Alors que la réputation de l’Afrique dans les milieux internationaux de la mode s’est accrue depuis qu’elle apparaît comme une source d’inspiration pour les créateurs occidentaux, la presse internationale de mode ne fait pas grand cas des nombreux designers africains impliqués dans des transformations innovantes du style africain. Leur travail découle d’une longue histoire de la mode en Afrique, un continent dont les styles d’habillement donnent une idée aussi bien des cultures anciennes que des tendances mondiales les plus récentes. Aujourd’hui beaucoup de designers africains créent des vêtements qui font référence à ou qui empruntent aux habitudes vestimentaires locales, mélangeant souvent ces formes avec les influences internationales. Leurs débouchés sont nombreux, depuis les défilés saisonniers de la haute couture internationale jusqu’aux marchés locaux, où les vêtements reflètent la transformation rapide des styles locaux.

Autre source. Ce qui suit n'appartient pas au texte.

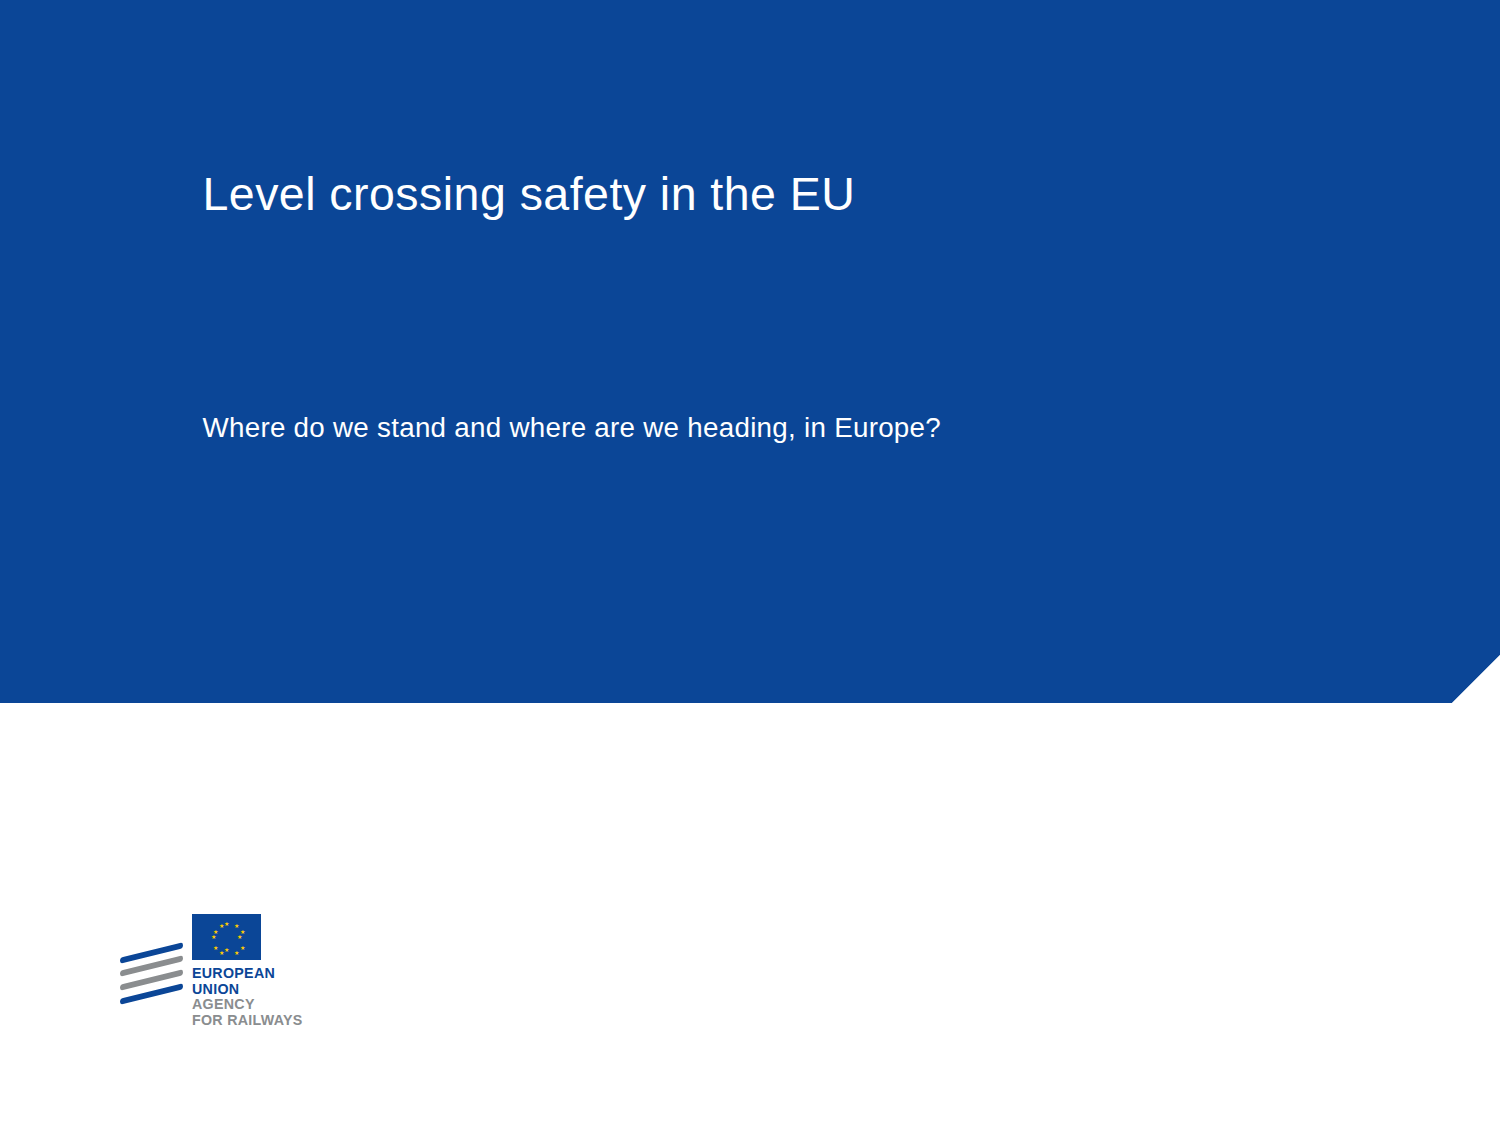Level crossing safety in the EU
Where do we stand and where are we heading, in Europe?
★ ★ ★ ★ ★ ★ ★ ★ ★ ★ ★ ★
EUROPEAN
UNION
AGENCY
FOR RAILWAYS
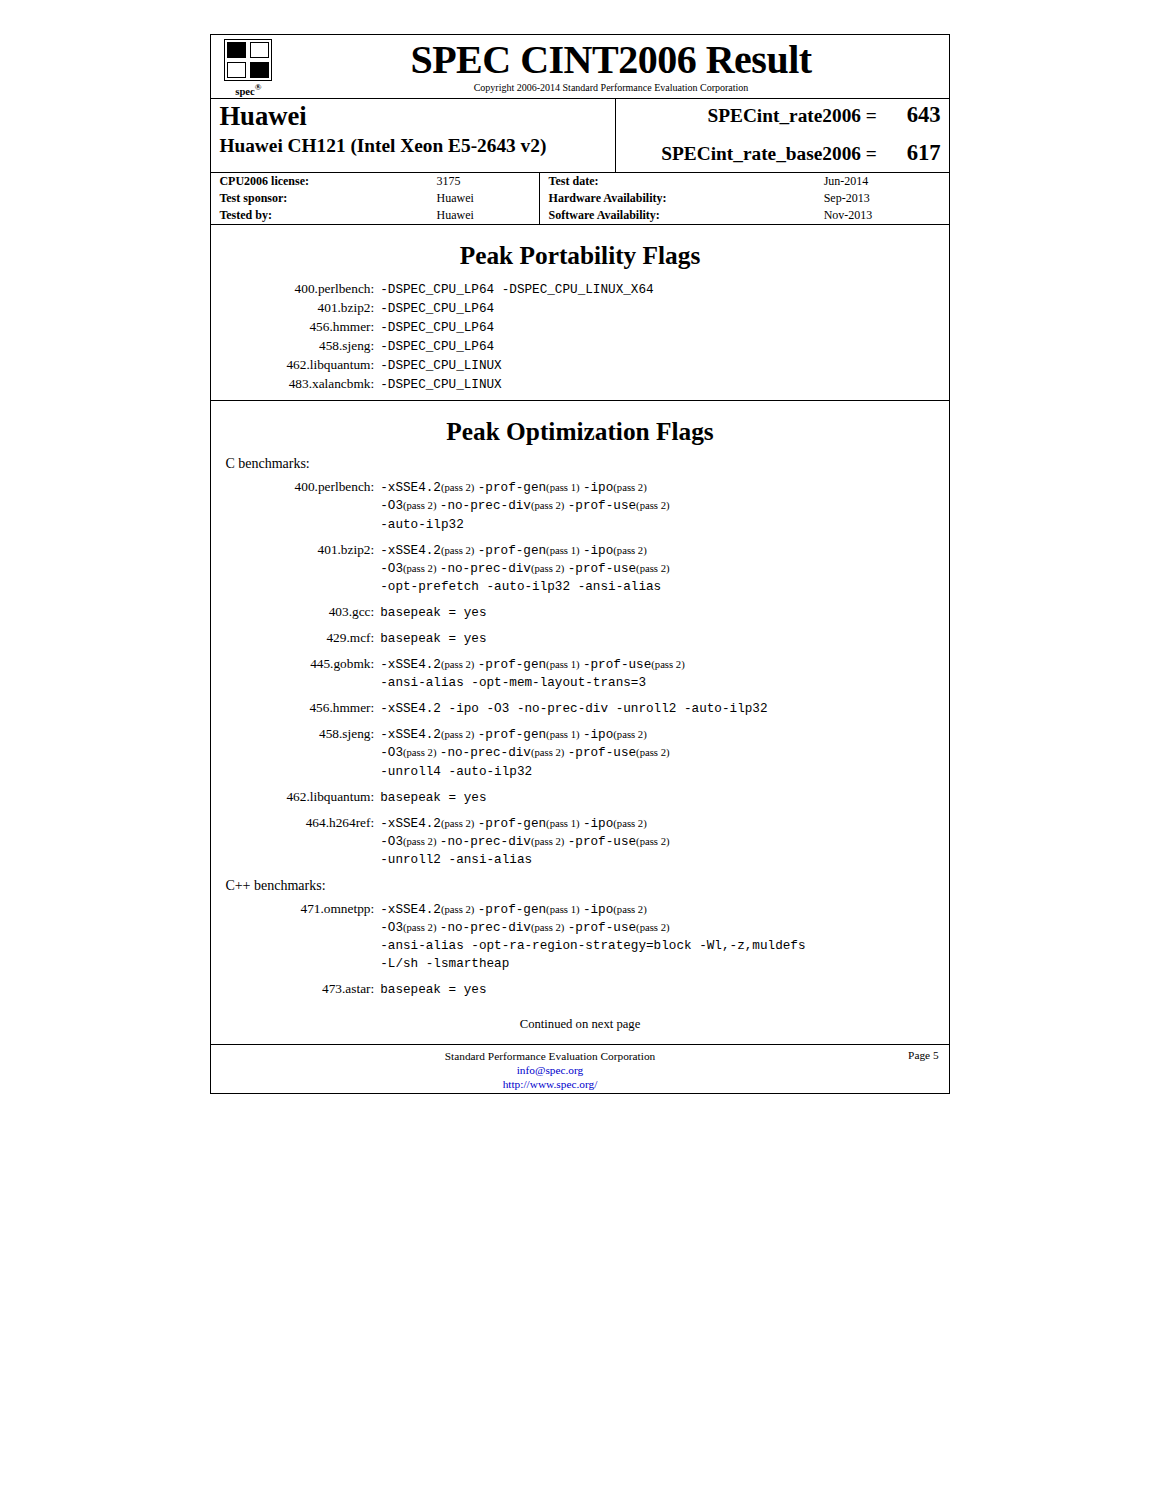spec®
SPEC CINT2006 Result
Copyright 2006-2014 Standard Performance Evaluation Corporation
Huawei
Huawei CH121 (Intel Xeon E5-2643 v2)
SPECint_rate2006 = 643
SPECint_rate_base2006 = 617
| CPU2006 license: | 3175 | | Test date: | Jun-2014 |
| Test sponsor: | Huawei | | Hardware Availability: | Sep-2013 |
| Tested by: | Huawei | | Software Availability: | Nov-2013 |
Peak Portability Flags
400.perlbench:
-DSPEC_CPU_LP64 -DSPEC_CPU_LINUX_X64
401.bzip2:
-DSPEC_CPU_LP64
456.hmmer:
-DSPEC_CPU_LP64
458.sjeng:
-DSPEC_CPU_LP64
462.libquantum:
-DSPEC_CPU_LINUX
483.xalancbmk:
-DSPEC_CPU_LINUX
Peak Optimization Flags
C benchmarks:
400.perlbench:
-xSSE4.2(pass 2) -prof-gen(pass 1) -ipo(pass 2)
-O3(pass 2) -no-prec-div(pass 2) -prof-use(pass 2)
-auto-ilp32
401.bzip2:
-xSSE4.2(pass 2) -prof-gen(pass 1) -ipo(pass 2)
-O3(pass 2) -no-prec-div(pass 2) -prof-use(pass 2)
-opt-prefetch -auto-ilp32 -ansi-alias
403.gcc:
basepeak = yes
429.mcf:
basepeak = yes
445.gobmk:
-xSSE4.2(pass 2) -prof-gen(pass 1) -prof-use(pass 2)
-ansi-alias -opt-mem-layout-trans=3
456.hmmer:
-xSSE4.2 -ipo -O3 -no-prec-div -unroll2 -auto-ilp32
458.sjeng:
-xSSE4.2(pass 2) -prof-gen(pass 1) -ipo(pass 2)
-O3(pass 2) -no-prec-div(pass 2) -prof-use(pass 2)
-unroll4 -auto-ilp32
462.libquantum:
basepeak = yes
464.h264ref:
-xSSE4.2(pass 2) -prof-gen(pass 1) -ipo(pass 2)
-O3(pass 2) -no-prec-div(pass 2) -prof-use(pass 2)
-unroll2 -ansi-alias
C++ benchmarks:
471.omnetpp:
-xSSE4.2(pass 2) -prof-gen(pass 1) -ipo(pass 2)
-O3(pass 2) -no-prec-div(pass 2) -prof-use(pass 2)
-ansi-alias -opt-ra-region-strategy=block -Wl,-z,muldefs
-L/sh -lsmartheap
473.astar:
basepeak = yes
Continued on next page
Standard Performance Evaluation Corporation
info@spec.org
http://www.spec.org/
Page 5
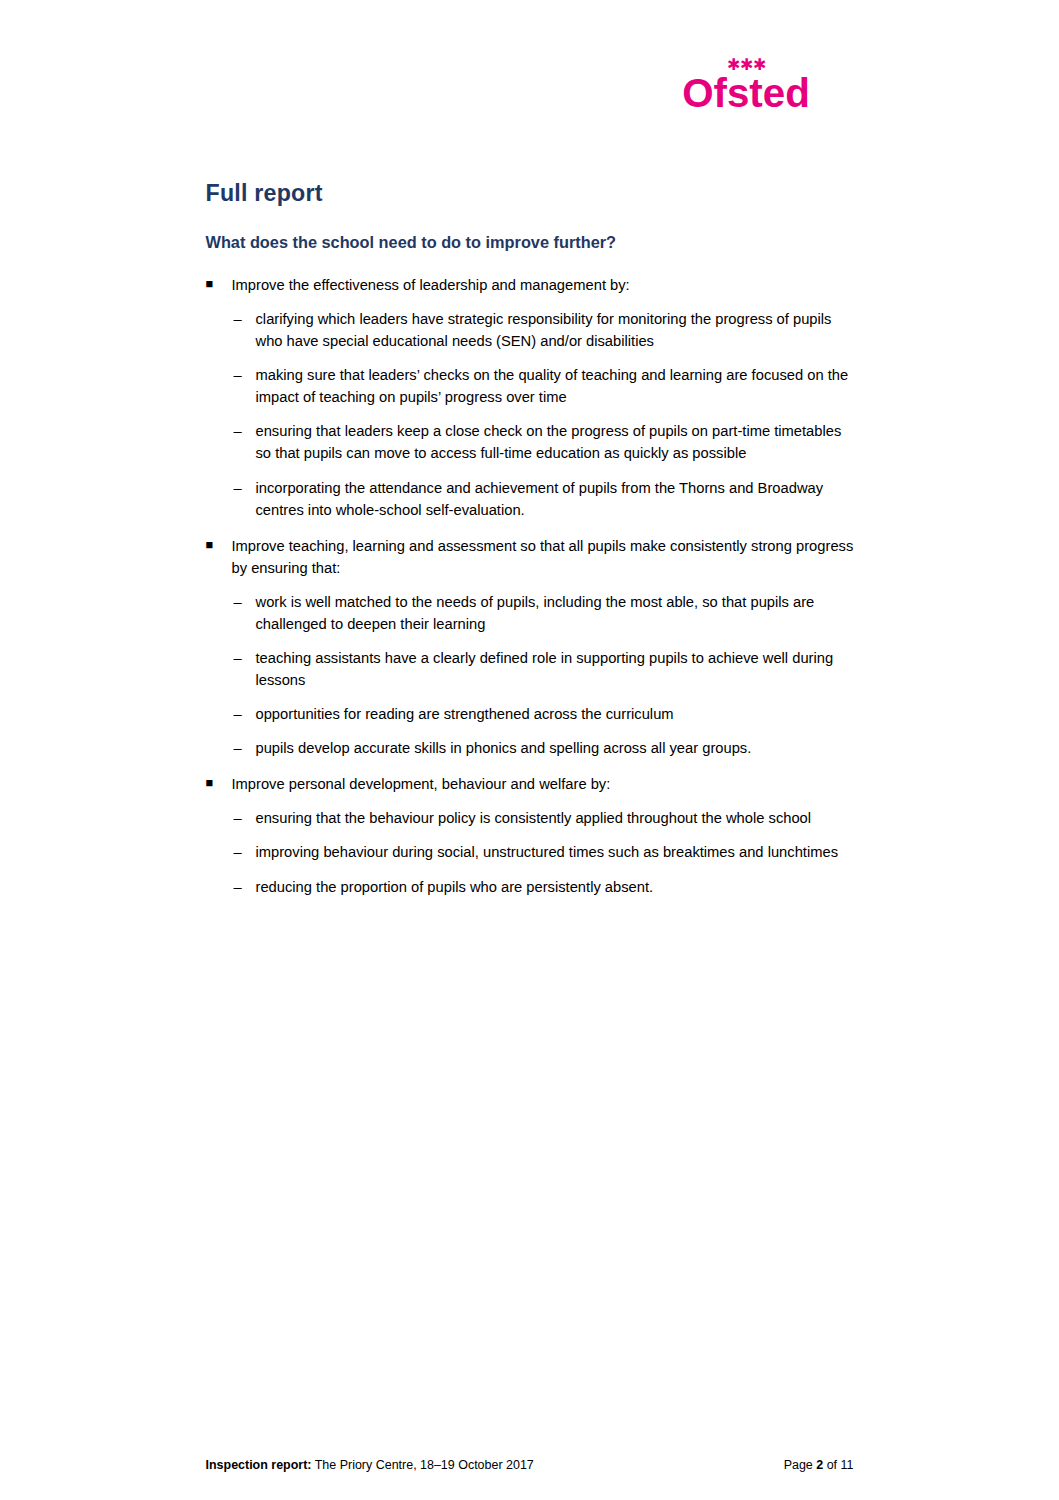Full report
What does the school need to do to improve further?
Improve the effectiveness of leadership and management by:
clarifying which leaders have strategic responsibility for monitoring the progress of pupils who have special educational needs (SEN) and/or disabilities
making sure that leaders’ checks on the quality of teaching and learning are focused on the impact of teaching on pupils’ progress over time
ensuring that leaders keep a close check on the progress of pupils on part-time timetables so that pupils can move to access full-time education as quickly as possible
incorporating the attendance and achievement of pupils from the Thorns and Broadway centres into whole-school self-evaluation.
Improve teaching, learning and assessment so that all pupils make consistently strong progress by ensuring that:
work is well matched to the needs of pupils, including the most able, so that pupils are challenged to deepen their learning
teaching assistants have a clearly defined role in supporting pupils to achieve well during lessons
opportunities for reading are strengthened across the curriculum
pupils develop accurate skills in phonics and spelling across all year groups.
Improve personal development, behaviour and welfare by:
ensuring that the behaviour policy is consistently applied throughout the whole school
improving behaviour during social, unstructured times such as breaktimes and lunchtimes
reducing the proportion of pupils who are persistently absent.
Inspection report: The Priory Centre, 18–19 October 2017
Page 2 of 11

Mode : de l’indigène partout
Dans son rapport 2004 sur l’analyse anthropologique courante de l’habillement, Karen Hansen notait que de récentes bourses d’études dans diverses académies « démontrent que la mode n’est plus la propriété exclusive de l’Ouest » (Hansen 2004 : 370). L’intérêt pour la mode non-occidentale dans les sphères universitaires s’est surtout porté sur l’Asie, qui a été une source d’inspiration « exotique » pour les occidentaux (davantage que l’Afrique) et aussi un vivier de designers stylistes de renommée internationale (à la différence de l’Afrique). Comme le note Lisa Skov, le Japon en particulier a été le premier acteur non-occidental dans le cercle très fermé de la haute couture. »Dans les années 80, pour la première fois des stylistes non-occidentaux sont arrivés à influencer la tendance en matière de mode, quand Issey Miyake, Yohji Yamamoto, et Rei Kawakubo, avec une série d’autres designers japonais, se sont affirmés comme les innovateurs principaux de la mode dans le monde » (Skov 2003 : 216)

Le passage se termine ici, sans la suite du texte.